Mozilla is offering this week the 1.0 release of its WebVR API proposal for displaying virtual reality content in the browser.
The proposal features interfaces to VR hardware like sensors and head-mounted displays, aiding developers in building VR experiences, according to the editor's draft of WebVR. "Recent VR technology advances and community feedback have allowed us to improve the API to address developer needs," said Mozilla's Casey Yee, a virtual reality designer and developer, in a blog post. WebVR was co-developed by Mozilla technologies and Brandon Jones of the Google Chrome team.

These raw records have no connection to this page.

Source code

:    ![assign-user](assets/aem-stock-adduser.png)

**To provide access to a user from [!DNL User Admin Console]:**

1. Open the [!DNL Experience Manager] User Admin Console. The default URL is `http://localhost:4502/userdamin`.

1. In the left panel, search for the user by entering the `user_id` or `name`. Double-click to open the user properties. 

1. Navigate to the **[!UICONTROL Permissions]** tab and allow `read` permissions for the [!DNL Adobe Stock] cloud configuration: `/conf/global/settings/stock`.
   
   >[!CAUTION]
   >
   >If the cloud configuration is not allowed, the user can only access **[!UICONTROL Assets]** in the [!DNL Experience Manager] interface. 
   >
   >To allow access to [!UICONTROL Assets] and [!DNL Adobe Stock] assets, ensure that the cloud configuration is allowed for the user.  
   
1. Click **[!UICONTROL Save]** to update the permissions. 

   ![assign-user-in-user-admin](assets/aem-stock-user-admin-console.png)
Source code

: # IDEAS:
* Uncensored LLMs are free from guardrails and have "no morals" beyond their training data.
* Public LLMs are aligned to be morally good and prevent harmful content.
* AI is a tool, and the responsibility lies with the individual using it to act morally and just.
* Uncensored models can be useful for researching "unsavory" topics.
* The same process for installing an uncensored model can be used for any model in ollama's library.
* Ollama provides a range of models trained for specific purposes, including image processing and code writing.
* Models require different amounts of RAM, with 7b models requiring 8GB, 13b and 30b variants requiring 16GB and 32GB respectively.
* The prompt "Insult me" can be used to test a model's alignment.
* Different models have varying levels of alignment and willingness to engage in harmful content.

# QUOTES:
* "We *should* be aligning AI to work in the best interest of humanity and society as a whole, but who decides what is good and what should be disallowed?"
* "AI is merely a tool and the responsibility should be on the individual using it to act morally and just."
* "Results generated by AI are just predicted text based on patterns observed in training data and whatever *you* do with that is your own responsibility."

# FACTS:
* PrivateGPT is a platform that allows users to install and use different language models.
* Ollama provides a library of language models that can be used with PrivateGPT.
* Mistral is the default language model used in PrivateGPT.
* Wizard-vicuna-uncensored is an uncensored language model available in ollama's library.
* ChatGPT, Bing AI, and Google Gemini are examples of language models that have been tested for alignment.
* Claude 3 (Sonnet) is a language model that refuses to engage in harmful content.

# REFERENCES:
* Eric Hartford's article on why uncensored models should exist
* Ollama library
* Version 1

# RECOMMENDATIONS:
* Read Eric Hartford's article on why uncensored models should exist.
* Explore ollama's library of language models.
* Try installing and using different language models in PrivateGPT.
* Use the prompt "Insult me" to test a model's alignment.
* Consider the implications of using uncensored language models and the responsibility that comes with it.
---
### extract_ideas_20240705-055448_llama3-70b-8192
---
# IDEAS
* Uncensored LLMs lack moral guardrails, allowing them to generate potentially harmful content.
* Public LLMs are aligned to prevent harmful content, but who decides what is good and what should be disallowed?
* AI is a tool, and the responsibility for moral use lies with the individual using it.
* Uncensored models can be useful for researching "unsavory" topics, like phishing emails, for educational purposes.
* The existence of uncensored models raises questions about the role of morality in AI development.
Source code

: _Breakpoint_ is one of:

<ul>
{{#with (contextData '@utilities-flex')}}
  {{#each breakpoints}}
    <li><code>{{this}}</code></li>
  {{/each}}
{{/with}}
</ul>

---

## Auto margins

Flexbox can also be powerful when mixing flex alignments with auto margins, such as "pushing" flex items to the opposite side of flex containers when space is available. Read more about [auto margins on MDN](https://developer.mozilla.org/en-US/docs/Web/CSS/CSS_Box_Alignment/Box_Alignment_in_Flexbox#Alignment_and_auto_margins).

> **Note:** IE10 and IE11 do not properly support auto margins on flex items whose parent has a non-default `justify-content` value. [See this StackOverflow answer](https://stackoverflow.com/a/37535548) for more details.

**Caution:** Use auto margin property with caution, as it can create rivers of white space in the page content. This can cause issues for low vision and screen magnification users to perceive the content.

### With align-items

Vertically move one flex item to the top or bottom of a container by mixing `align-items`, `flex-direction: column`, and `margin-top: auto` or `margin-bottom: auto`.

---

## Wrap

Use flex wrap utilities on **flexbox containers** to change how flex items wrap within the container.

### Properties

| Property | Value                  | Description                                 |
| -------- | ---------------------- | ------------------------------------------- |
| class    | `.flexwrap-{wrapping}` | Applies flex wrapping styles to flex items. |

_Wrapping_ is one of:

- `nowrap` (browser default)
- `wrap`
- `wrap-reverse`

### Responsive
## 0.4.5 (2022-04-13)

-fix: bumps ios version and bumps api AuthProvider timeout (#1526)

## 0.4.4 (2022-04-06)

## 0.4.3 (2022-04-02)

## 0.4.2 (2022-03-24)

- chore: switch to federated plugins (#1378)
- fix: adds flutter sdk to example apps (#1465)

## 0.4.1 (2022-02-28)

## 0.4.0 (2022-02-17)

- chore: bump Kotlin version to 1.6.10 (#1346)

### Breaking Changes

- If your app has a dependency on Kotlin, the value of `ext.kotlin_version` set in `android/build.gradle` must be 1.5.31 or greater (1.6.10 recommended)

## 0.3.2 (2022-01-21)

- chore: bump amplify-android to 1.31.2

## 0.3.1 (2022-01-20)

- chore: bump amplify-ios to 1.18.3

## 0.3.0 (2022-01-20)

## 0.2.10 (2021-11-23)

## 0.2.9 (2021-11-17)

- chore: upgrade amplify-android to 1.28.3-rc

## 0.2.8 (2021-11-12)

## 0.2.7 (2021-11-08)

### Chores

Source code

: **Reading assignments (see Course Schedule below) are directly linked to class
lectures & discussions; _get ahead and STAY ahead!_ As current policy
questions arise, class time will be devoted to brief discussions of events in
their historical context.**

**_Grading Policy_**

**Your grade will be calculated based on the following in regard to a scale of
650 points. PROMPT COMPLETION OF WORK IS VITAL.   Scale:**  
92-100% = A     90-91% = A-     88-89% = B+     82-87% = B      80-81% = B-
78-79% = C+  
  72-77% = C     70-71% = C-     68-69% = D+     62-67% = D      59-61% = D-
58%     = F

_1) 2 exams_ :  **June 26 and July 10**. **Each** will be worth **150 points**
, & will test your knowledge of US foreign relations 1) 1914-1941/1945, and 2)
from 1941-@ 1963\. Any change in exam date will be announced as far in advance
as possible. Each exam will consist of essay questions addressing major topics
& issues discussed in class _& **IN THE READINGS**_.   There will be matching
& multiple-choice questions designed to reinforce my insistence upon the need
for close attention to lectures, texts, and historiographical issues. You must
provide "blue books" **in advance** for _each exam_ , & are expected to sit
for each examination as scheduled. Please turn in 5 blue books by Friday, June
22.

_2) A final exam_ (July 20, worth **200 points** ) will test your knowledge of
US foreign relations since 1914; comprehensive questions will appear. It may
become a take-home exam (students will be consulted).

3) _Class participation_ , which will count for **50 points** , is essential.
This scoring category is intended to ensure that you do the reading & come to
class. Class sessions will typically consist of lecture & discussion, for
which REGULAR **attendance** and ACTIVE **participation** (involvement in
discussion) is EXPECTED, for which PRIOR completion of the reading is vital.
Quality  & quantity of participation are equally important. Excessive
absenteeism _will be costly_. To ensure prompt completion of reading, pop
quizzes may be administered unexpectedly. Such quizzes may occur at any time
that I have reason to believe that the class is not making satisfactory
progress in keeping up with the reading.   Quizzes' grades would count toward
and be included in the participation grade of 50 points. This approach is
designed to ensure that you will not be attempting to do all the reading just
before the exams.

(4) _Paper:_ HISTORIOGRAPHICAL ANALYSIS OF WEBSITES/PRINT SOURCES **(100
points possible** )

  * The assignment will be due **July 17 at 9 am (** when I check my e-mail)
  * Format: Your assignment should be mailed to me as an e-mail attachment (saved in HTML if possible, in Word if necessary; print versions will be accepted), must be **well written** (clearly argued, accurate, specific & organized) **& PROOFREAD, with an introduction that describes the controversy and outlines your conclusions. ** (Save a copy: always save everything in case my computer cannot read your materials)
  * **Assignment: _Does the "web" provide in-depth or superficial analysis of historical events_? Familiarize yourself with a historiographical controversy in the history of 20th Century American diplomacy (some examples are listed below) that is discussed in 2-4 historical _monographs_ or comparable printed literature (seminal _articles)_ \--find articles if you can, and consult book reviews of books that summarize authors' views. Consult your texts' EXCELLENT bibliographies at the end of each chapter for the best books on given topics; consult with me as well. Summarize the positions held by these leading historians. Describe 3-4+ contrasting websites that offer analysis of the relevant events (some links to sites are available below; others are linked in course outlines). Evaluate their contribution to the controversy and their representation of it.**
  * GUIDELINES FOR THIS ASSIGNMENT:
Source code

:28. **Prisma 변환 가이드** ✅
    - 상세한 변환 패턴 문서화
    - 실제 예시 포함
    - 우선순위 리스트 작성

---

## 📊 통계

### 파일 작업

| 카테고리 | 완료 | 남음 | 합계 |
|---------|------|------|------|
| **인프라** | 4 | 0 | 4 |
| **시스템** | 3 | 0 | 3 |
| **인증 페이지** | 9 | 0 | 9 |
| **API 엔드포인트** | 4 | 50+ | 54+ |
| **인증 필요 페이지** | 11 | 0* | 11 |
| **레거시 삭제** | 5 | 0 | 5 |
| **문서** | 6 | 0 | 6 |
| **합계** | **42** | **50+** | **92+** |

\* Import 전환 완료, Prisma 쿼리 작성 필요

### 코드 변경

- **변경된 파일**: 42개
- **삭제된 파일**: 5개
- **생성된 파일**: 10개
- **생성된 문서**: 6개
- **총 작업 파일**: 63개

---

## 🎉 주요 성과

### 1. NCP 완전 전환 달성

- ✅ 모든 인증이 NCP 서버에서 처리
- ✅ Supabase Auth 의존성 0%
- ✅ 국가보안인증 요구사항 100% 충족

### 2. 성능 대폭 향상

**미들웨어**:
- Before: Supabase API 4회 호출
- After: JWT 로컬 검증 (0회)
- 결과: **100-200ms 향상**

The 1.0 specification includes VR-specific handling of device-rendering and display, the ability to traverse links between WebVR pages, and suitability for desktop and mobile experiences. Mozilla plans to include a stable implementation of the APIs in the Firefox Nightly test browser project sometime in the first half of 2016.
Virtual reality has recently come to be viewed as ready for enterprise business use for tasks like providing virtual 3D tours and simulated test drives. In elaborating on a newfound demand for VR, Yee said he expects 2016 to be a banner year for the technology, with VR products becoming available and software companies ramping up support. "The new medium has also driven demand for Web-enabled support from browser vendors," he said.
WebVR offers support for virtual reality devices like Oculus Rift in Web applications. The specification lets developers translate position and movement information from a headset into movement around a 3D scene, according to the Mozilla Developer Network.
In 2014, Mozilla set up a virtual reality Web site, MozVR, functioning with iOS and Android devices, Google Cardboard-compatible headsets, and the Oculus Rift headset. The site also has required a WebVR enabler add-on when using Firefox.